What the above output tells us is that user 216's test document placed him or her in the top 8% (position 434) of all non-readers.

For evaluating our model's user recommendations, let's take a more holistic approach.

Since large heterogenous libraries make the qualitative assessment of recommendations difficult, let's search for a user with a small focused library,

showlibs(model, 1741)
 ●●● User 1741
 • Region-Based Memory Management
 • A Syntactic Approach to Type Soundness
 • Imperative Functional Programming
 • The essence of functional programming
 • Representing monads
 • The marriage of effects and monads
 • A Taste of Linear Logic
 • Monad transformers and modular interpreters
 • Comprehending Monads
 • Monads for functional programming
 • Building interpreters by composing monads
 • Typed memory management via static capabilities
 • Computational Lambda-Calculus and Monads
 • Why functional programming matters
 • Tackling the Awkward Squad: monadic input/output, concurrency, exceptions, and foreign-language calls in Haskell
 • Notions of Computation and Monads
 • Recursion schemes from comonads
 • There and back again: arrows for invertible programming
 • Composing monads using coproducts
 • An Introduction to Category Theory, Category Theory Monads, and Their Relationship to Functional Programming

The 20 articles in user 1741's library suggest that he or she is interested in programming language theory.
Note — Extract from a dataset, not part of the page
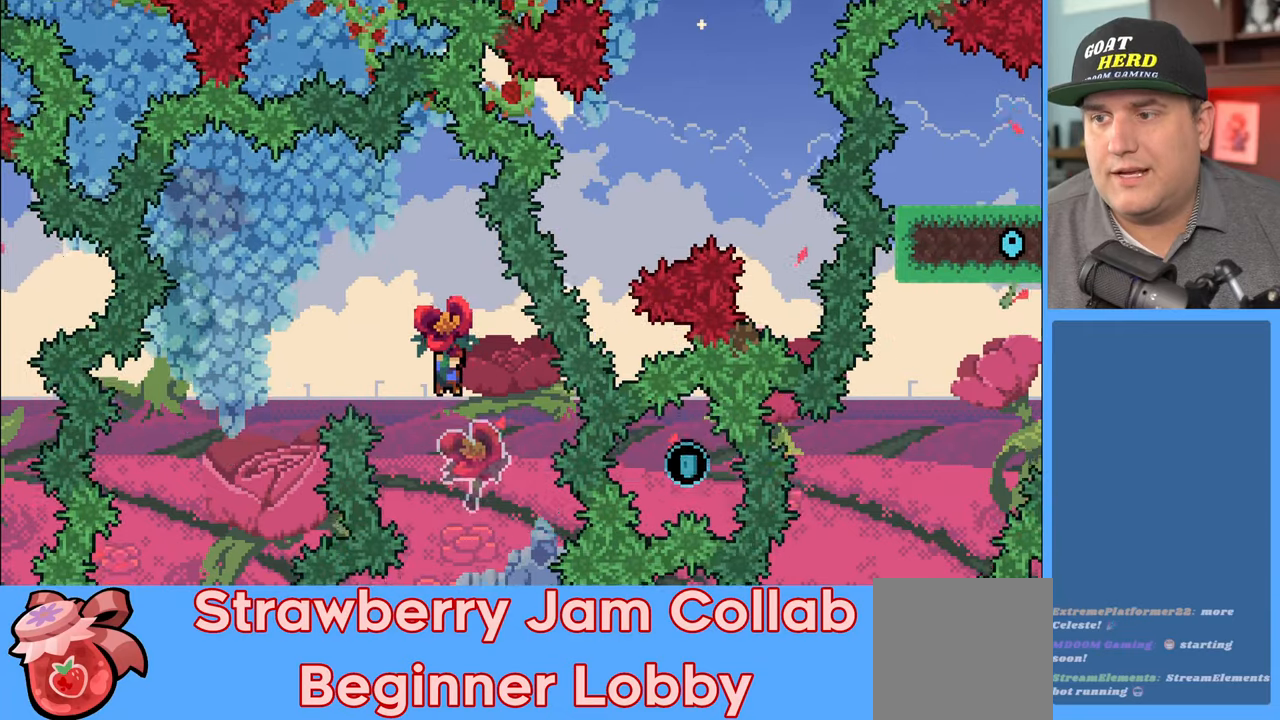
{"buttons": ["R2"], "left_stick": "center", "right_stick": "center", "events": []}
Now compare this with the top 50 recommendations (the top 0.3%) made by our model,

showurecs(model, 1741, 50)
 ●●● User 1741
1.  Sets for Mathematics
2.  Can programming be liberated from the von {N}eumann style? {A} functional style and its algebra of programs
3.  On Understanding Types, Data Abstraction, and Polymorphism
4.  Views: a way for pattern matching to cohabit with data abstraction
5.  Recursive Functions of Symbolic Expressions and Their Computation by Machine, Part I
6.  Functional pearl: implicit configurations--or, type classes reflect the values of types
7.  Semantic Structures
8.  Haskell's overlooked object system
9.  Discriminative Reranking for Natural Language Parsing
10. Discrimination of non-native consonant contrasts varying in perceptual assimilation to the listener's native phonological system.
11. Dynamic optimization for functional reactive programming using generalized algebraic data types
12. Language identification in the limit
13. Modern {C}ompiler {I}mplementation in {J}ava
14. Contracts for higher-order functions
15. The faculty of language: what's special about it?
16. The motor theory of speech perception revised
17. Visual Programming
18. Functional programming with bananas, lenses, envelopes and barbed wire
19. Why Dependent Types Matter
20. Featherweight Java: A Minimal Core Calculus for Java and GJ
21. The dual of substitution is redecoration
22. Dynamic Logic
23. On the expressive power of programming languages
24. Principles of programming with complex objects and collection types
25. Dependent Types in Practical Programming
26. The Zipper
27. Restrictions on biological adaptation in language evolution.
28. The essence of compiling with continuations
29. Recursive syntactic pattern learning by songbirds
30. The effects of common ground and perspective on domains of referential interpretation
31. A {S}yntactic {T}heory of {D}ynamic {B}inding
32. Parsing expression grammars: a recognition-based syntactic foundation
33. Packrat Parsing: Simple, Powerful, Lazy, Linear Time
34. Foundations for structured programming with GADTs
35. Type Classes with Functional Dependencies
36. Attention, Intentions, and the Structure of Discourse
37. The TRACE model of speech perception.
38. Types and programming languages
39. Adaptive Functional Programming
40. Neuromimetic Semantics
41. Macros as multi-stage computations: type-safe, generative, binding macros in MacroML
42. The Java Memory Model
43. Types, abstraction and parametric polymorphism
44. Learning, Bottlenecks and the Evolution of Recursive Syntax
45. Recognizing spoken words: the neighborhood activation model.
46. The categorical abstract machine
47. Monadic Parsing in Haskell
48. The neurology of syntax: Language use without Broca's area
49. A machine-oriented logic based on the resolution principle
50. The evolution of language

For the CTPF models, you may access the raw topic distributions by computing,

model.alef ./ model.bet

Raw scores, as well as document and user recommendations, may be accessed via,

model.scores
### M x U matrix
### M = number of documents, ordered identically to the documents in model.corp.docs.
### U = number of users, ordered identically to the keys in model.corp.users.

model.drecs
model.urecs

Note, as was done by Blei et al. in their original paper, if you would like to warm start your CTPF model using the topic distributions generated by one of the other models, simply do the following prior to training your model,

ctpf_model.alef = exp.(model.beta)
### For model of type: LDA, fLDA, CTM, fCTM, gpuLDA, gpuCTM.

GPU Acceleration

GPU accelerating your model runs its performance bottlenecks on the GPU.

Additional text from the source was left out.